[EXERCISE] Reply solely with the number of lines, in the records underneath, that include the word "pixels".

[MATERIAL PROVIDED]
※
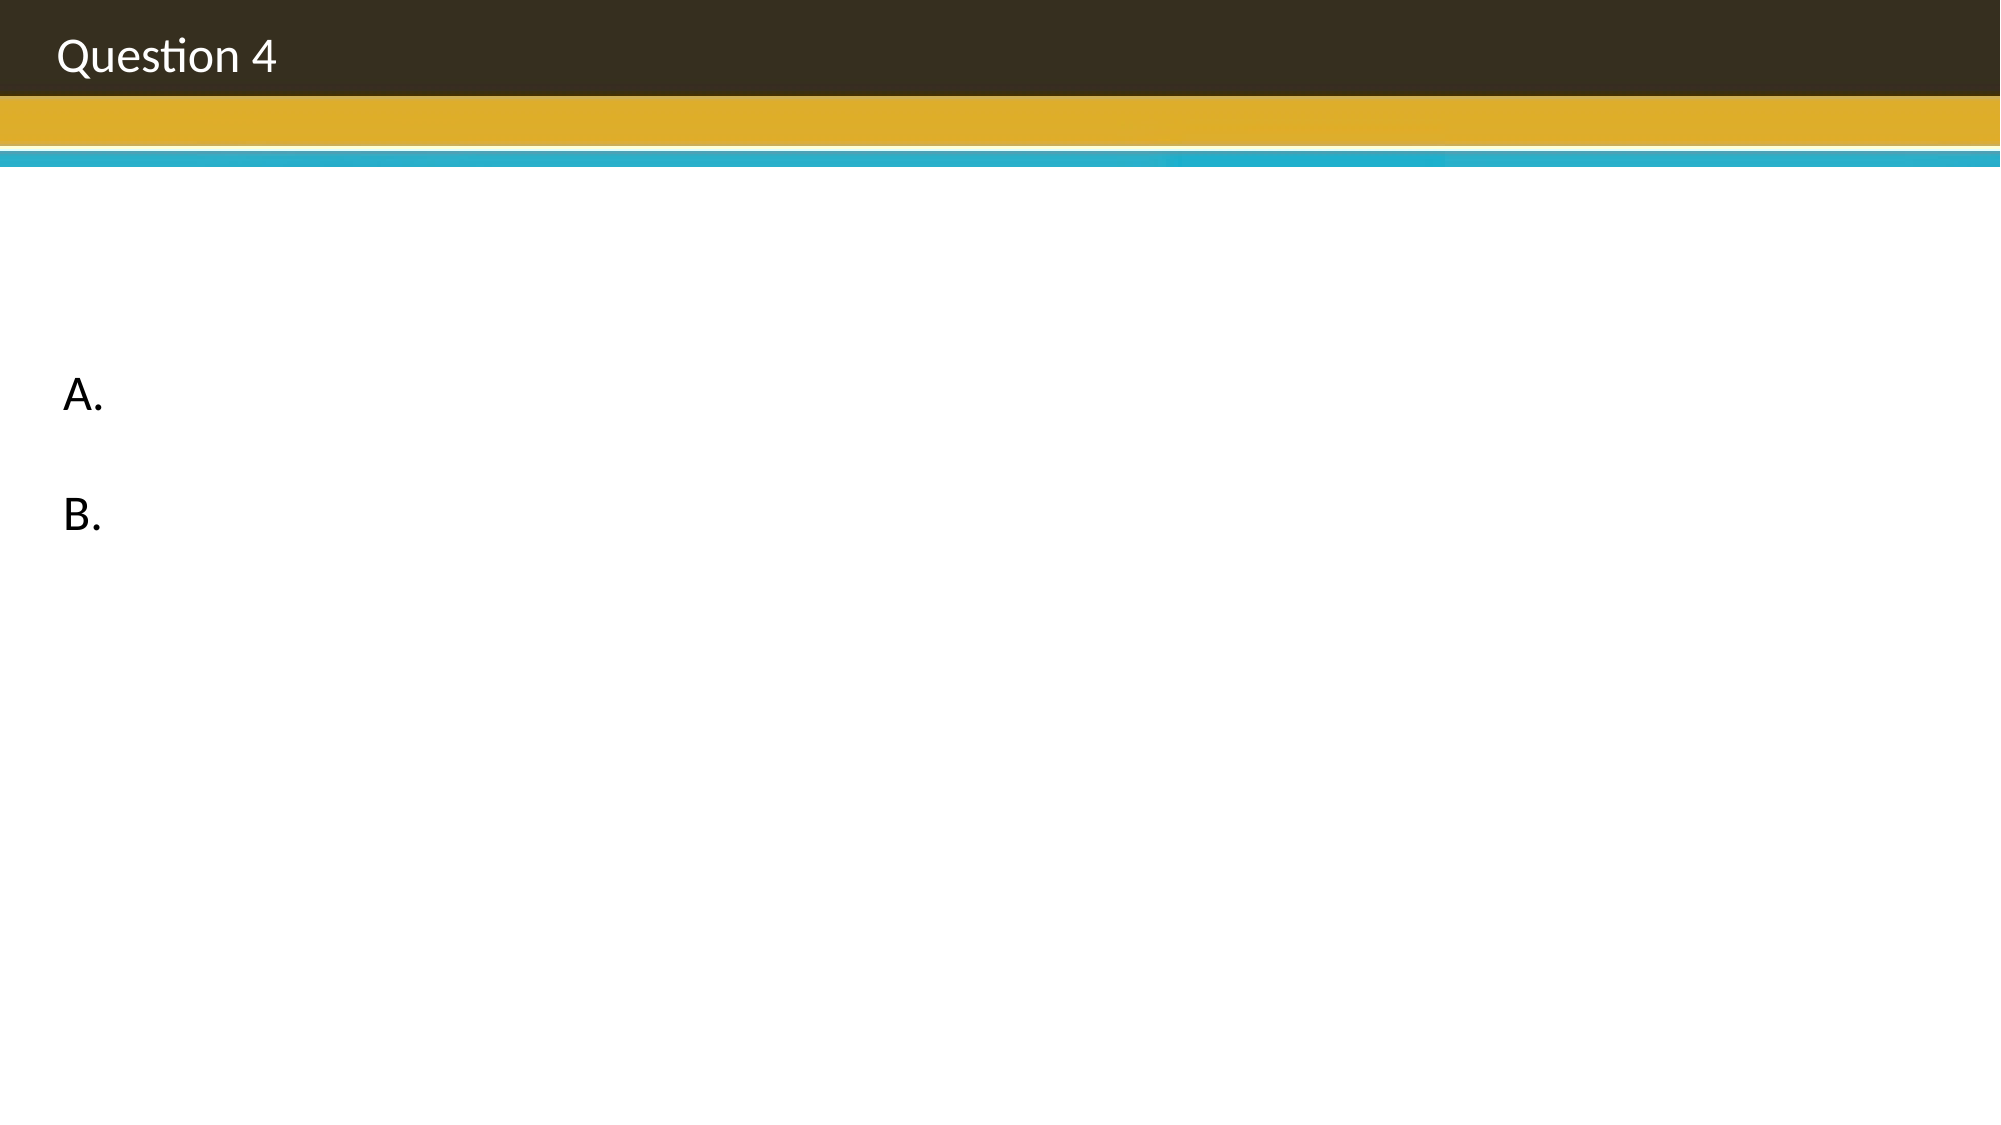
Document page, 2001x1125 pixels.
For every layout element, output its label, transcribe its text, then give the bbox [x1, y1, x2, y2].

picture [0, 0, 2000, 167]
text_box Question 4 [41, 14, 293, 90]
※
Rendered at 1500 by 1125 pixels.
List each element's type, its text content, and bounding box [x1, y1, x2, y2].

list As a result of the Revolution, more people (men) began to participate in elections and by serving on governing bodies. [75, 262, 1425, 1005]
※
[EXERCISE RESULT] 2